We faced difficulties due to the long follow-up period, such as losing participants and missing samples. The strict inclusion criteria that only HCWs repeatedly vaccinated for 5 years greatly limited the sample size of our study. However, this design allows us to study the long-term impact of repeated vaccinations on immune responses while clarifying the effect of vaccination sequence without the bias of missing vaccination history.
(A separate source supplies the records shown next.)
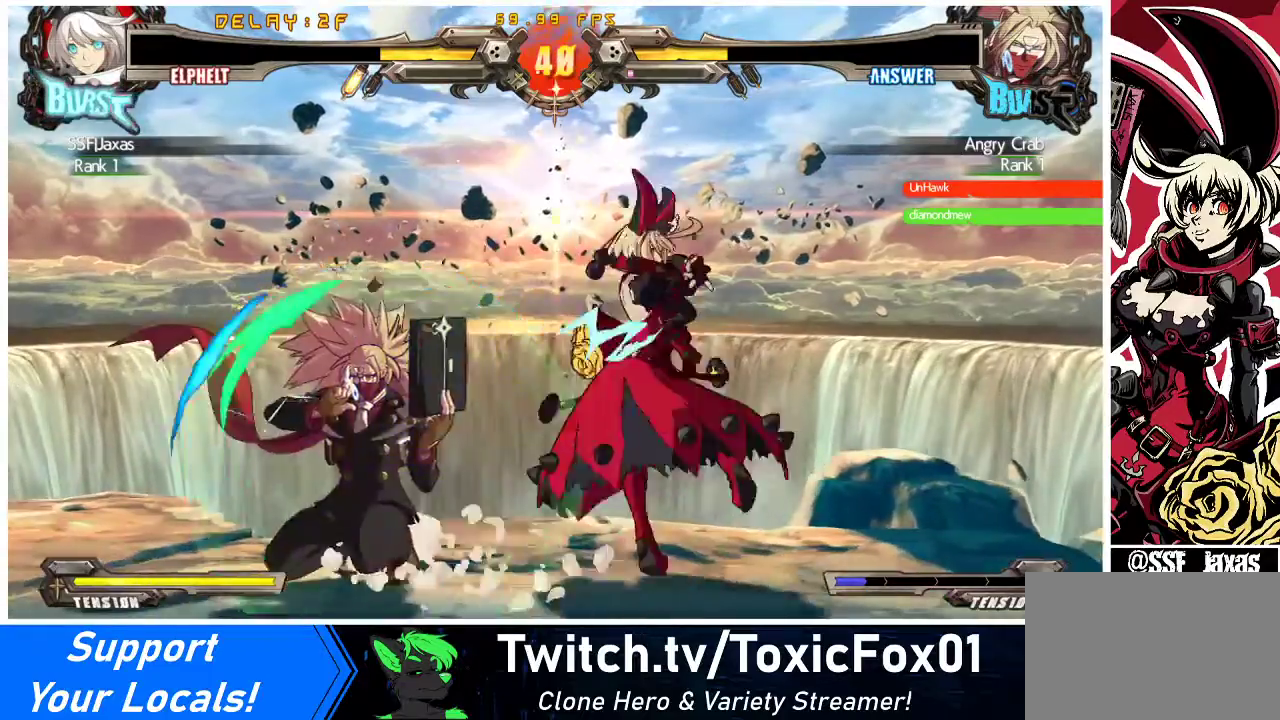
{"buttons": ["DPAD_DOWN"], "events": [[100, "DPAD_DOWN", "down"], [100, "TRIANGLE", "up"], [233, "R1", "down"], [400, "R1", "up"]]}
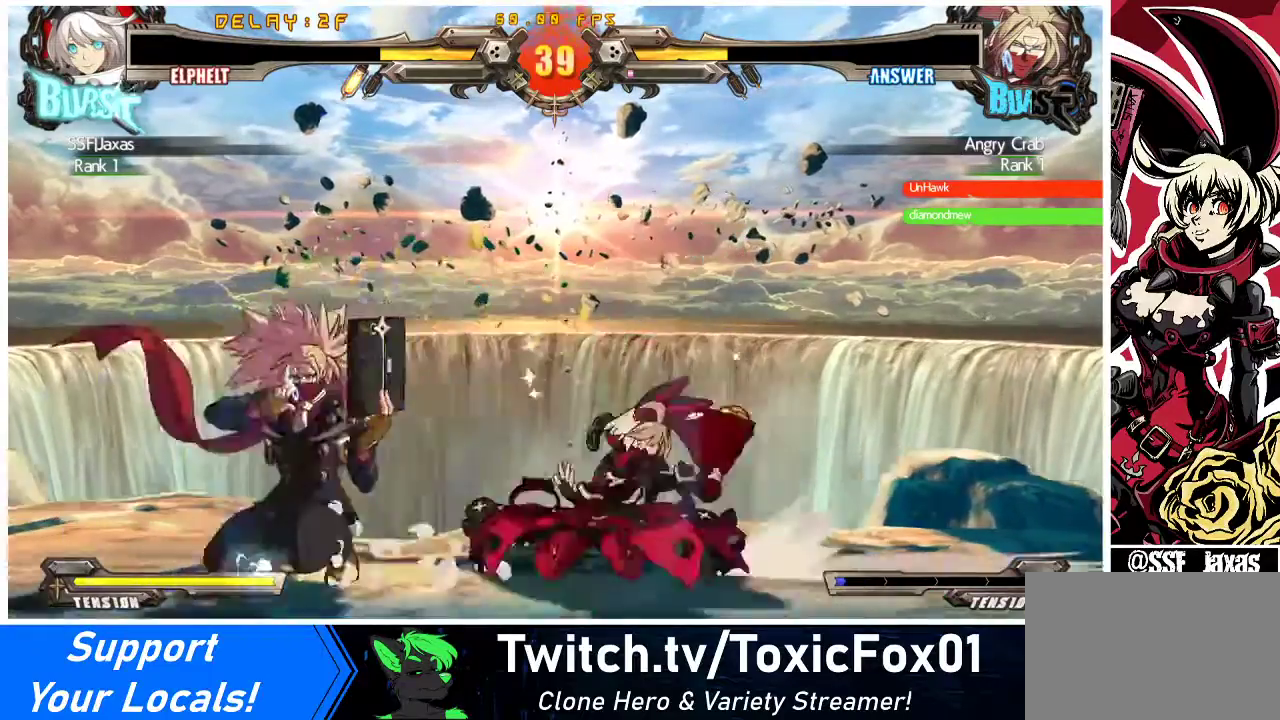
{"buttons": ["R2", "DPAD_DOWN"], "events": [[467, "R2", "down"]]}
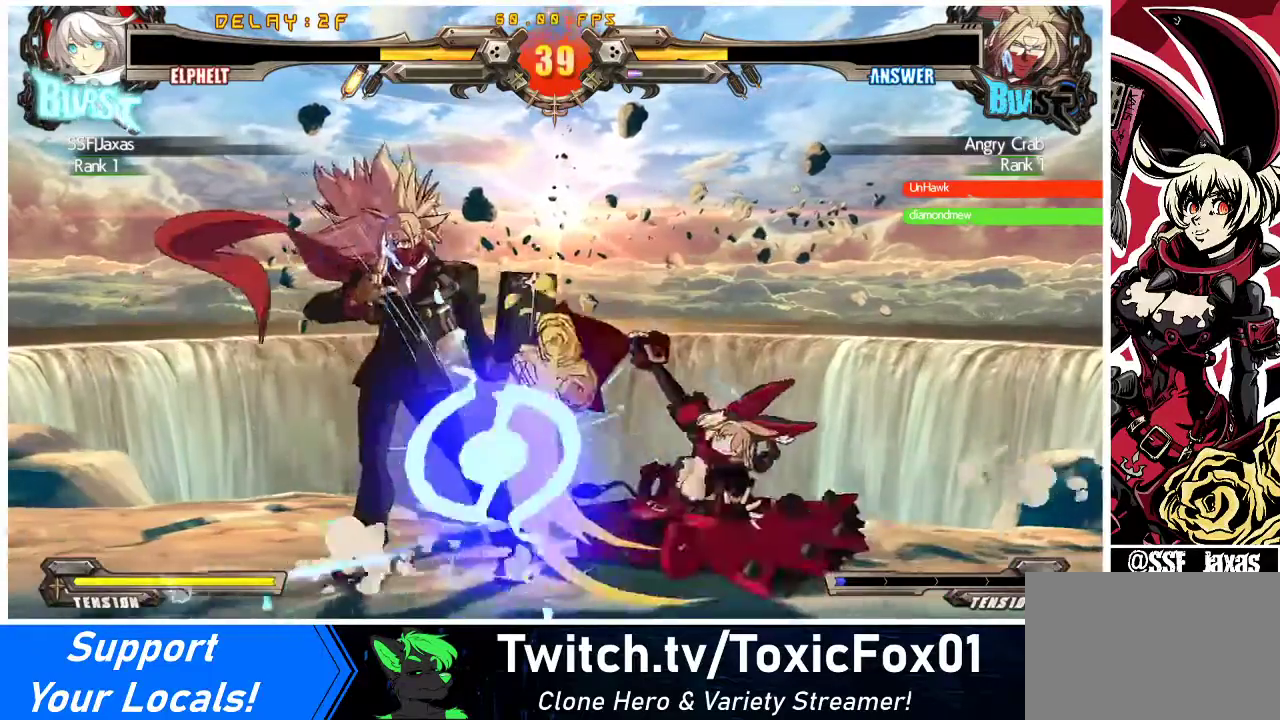
{"buttons": [], "events": [[133, "R2", "up"], [167, "DPAD_RIGHT", "down"], [267, "DPAD_DOWN", "up"], [333, "SQUARE", "down"], [433, "DPAD_RIGHT", "up"], [500, "SQUARE", "up"]]}
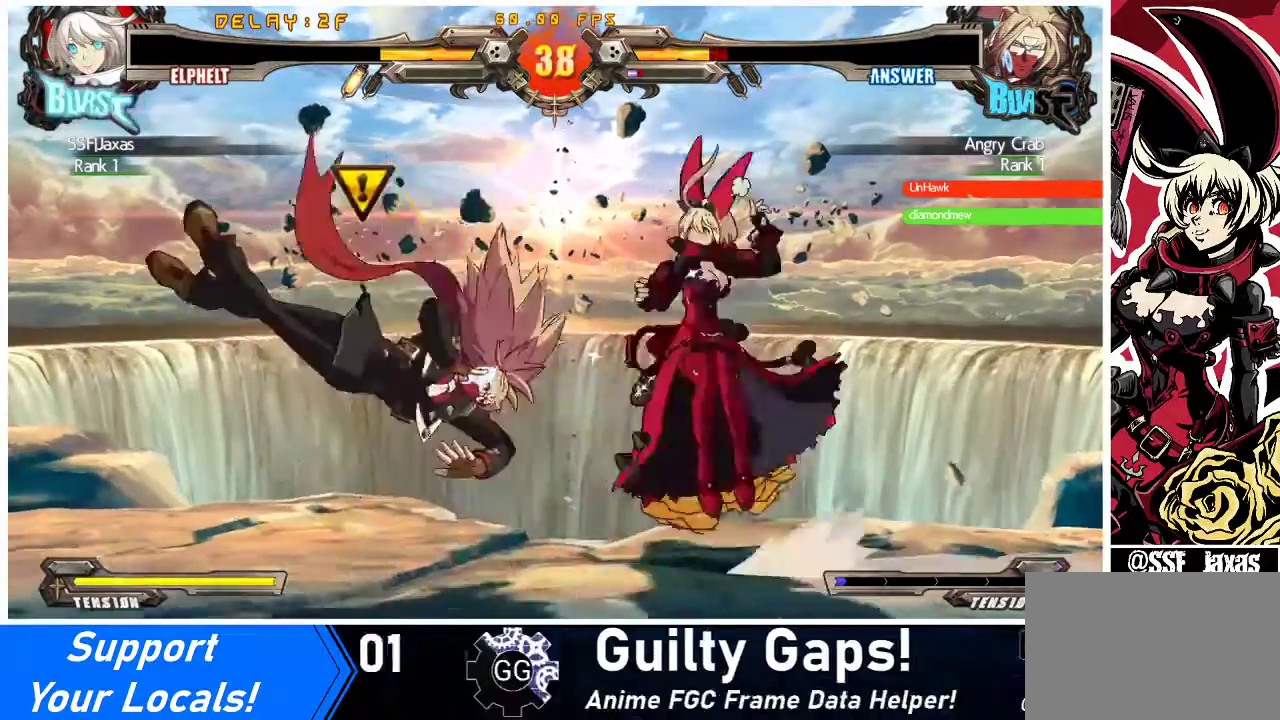
{"buttons": ["DPAD_LEFT"], "events": [[333, "CIRCLE", "down"], [433, "CIRCLE", "up"], [500, "DPAD_LEFT", "down"]]}
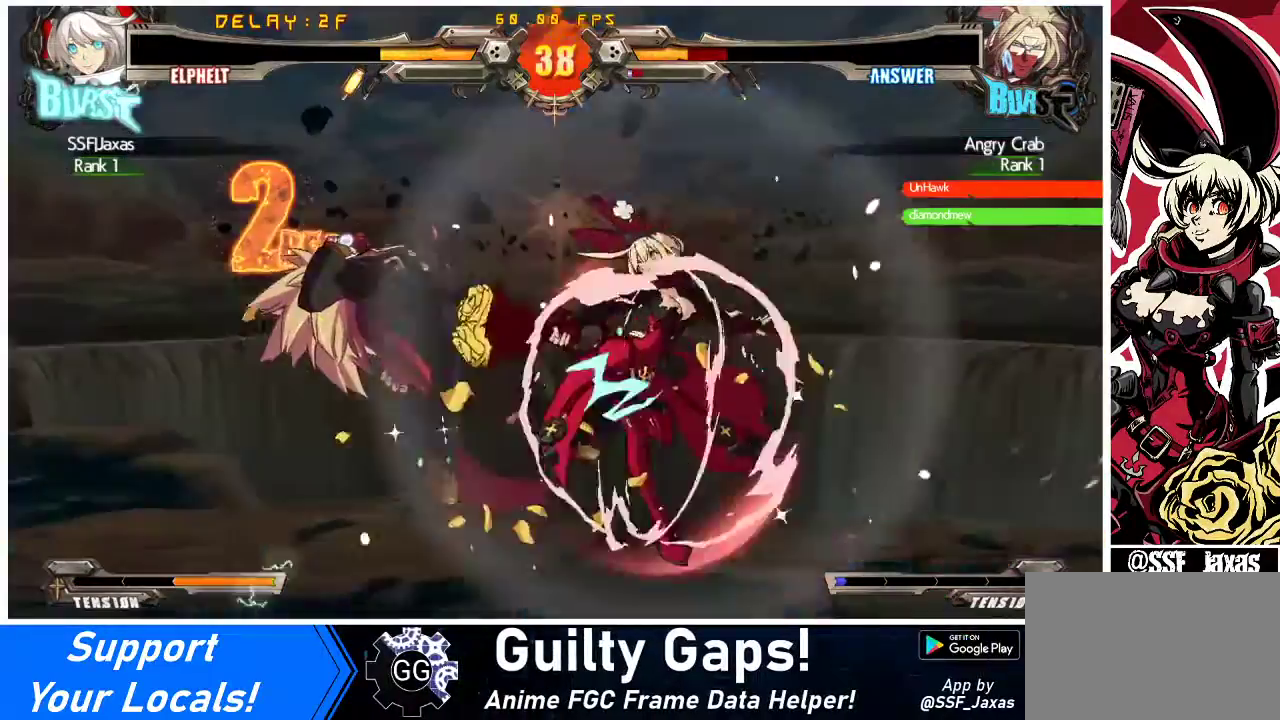
{"buttons": ["DPAD_LEFT"], "events": [[67, "DPAD_LEFT", "up"], [133, "DPAD_LEFT", "down"]]}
As HCWs who were repeatedly vaccinated for 5 years were identified in the last two seasons, the T-cell responses in 2009 were retrospectively evaluated. Although the low number of participants with accessible data and the lack of 2010 and 2011 information on T cells limited our observation, the immune responses after repeated vaccinations were undoubtedly enhanced. As memory T-cell responses are rapidly generated, we cannot dismiss the possibility of T-cell expansion at 7–14 days,13 time points that were not investigated in this study. Further studies are required to confirm our findings in larger populations with documented vaccination history, and to evaluate both antibody and T-cell responses against other vaccine strains after repeated annual vaccination.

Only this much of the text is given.